**Activity:** Select every line in the entries below that contains the word "pentru".

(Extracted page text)
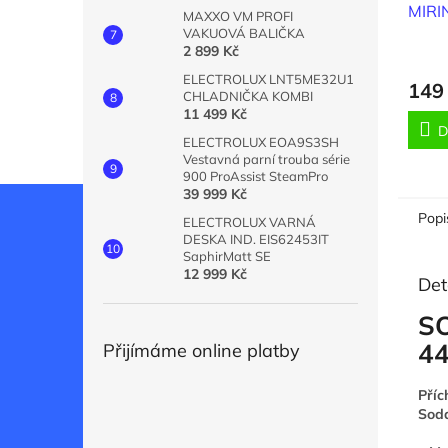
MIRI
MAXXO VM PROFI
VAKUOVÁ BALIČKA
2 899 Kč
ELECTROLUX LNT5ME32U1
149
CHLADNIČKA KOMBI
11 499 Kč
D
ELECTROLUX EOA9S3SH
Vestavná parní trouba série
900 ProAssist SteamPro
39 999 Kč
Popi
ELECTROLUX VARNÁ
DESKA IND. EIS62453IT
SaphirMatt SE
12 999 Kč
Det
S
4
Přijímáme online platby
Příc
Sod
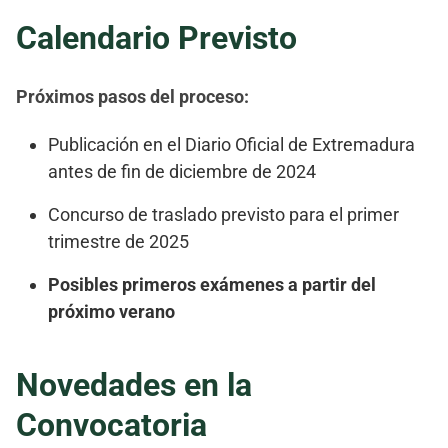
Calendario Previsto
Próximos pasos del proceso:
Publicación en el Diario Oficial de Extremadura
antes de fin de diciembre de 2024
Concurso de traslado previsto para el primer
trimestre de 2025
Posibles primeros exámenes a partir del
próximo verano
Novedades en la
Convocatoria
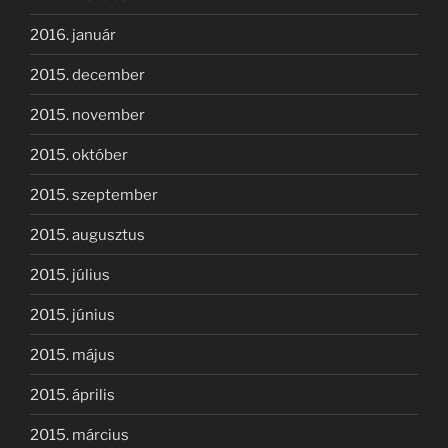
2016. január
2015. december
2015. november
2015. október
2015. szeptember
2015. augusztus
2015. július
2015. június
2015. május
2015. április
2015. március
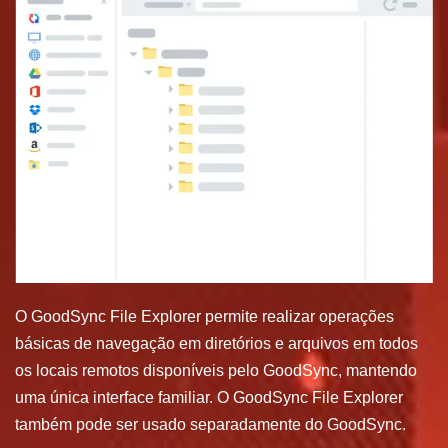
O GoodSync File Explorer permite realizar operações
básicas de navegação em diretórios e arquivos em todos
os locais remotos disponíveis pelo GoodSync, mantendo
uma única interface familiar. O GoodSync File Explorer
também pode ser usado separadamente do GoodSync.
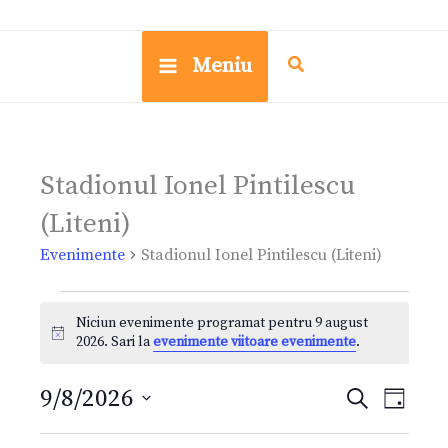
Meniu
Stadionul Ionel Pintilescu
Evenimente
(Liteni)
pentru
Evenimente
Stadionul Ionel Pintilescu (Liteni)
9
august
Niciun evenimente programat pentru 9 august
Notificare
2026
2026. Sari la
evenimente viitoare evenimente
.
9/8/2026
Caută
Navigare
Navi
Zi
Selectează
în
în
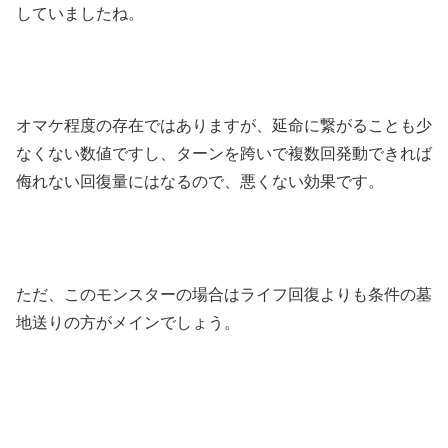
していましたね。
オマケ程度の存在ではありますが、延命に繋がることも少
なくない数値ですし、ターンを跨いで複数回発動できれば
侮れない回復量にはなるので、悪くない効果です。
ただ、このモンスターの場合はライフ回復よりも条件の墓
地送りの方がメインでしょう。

**Written answer:**
pentru
Niciun evenimente programat pentru 9 august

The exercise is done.